----- Dataset extract -----

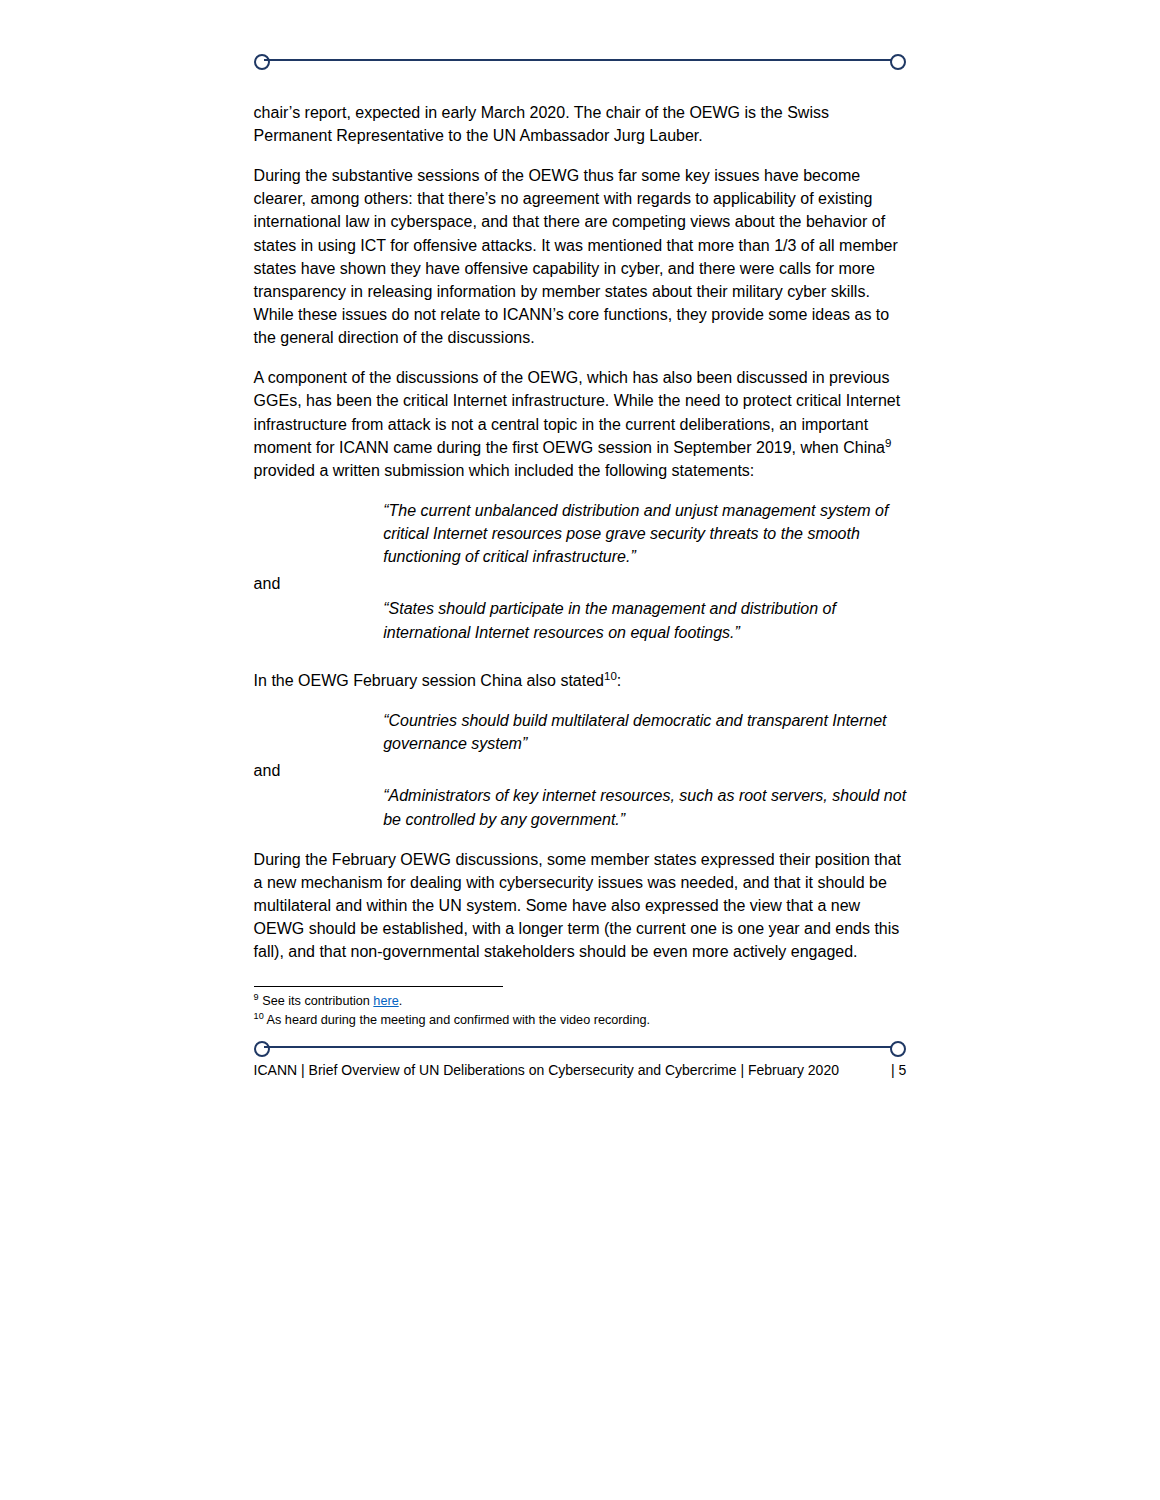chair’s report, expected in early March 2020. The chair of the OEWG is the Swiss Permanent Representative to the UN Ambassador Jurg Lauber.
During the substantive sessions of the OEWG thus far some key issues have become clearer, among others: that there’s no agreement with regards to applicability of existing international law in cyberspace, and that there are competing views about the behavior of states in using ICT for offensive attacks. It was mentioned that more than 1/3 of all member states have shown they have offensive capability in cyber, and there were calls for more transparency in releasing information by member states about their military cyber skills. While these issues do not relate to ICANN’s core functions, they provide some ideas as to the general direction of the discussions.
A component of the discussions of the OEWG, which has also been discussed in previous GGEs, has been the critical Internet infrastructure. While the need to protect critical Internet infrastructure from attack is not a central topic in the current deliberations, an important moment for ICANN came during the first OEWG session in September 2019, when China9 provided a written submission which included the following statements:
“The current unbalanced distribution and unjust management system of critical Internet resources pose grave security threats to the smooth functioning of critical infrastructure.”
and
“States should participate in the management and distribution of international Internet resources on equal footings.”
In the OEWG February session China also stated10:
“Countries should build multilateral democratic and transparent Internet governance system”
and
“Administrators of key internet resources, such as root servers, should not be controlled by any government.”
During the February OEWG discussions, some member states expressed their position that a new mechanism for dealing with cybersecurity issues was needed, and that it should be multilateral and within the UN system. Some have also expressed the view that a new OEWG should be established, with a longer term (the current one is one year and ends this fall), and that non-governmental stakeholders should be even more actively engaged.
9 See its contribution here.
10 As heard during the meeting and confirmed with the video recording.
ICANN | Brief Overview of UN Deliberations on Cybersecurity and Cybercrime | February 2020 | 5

-----

Report every line from the material above that mentions the word "infrastructure".

Written solution>
A component of the discussions of the OEWG, which has also been discussed in previous GGEs, has been the critical Internet infrastructure. While the need to protect critical Internet infrastructure from attack is not a central topic in the current deliberations, an important moment for ICANN came during the first OEWG session in September 2019, when China9 provided a written submission which included the following statements:
“The current unbalanced distribution and unjust management system of critical Internet resources pose grave security threats to the smooth functioning of critical infrastructure.”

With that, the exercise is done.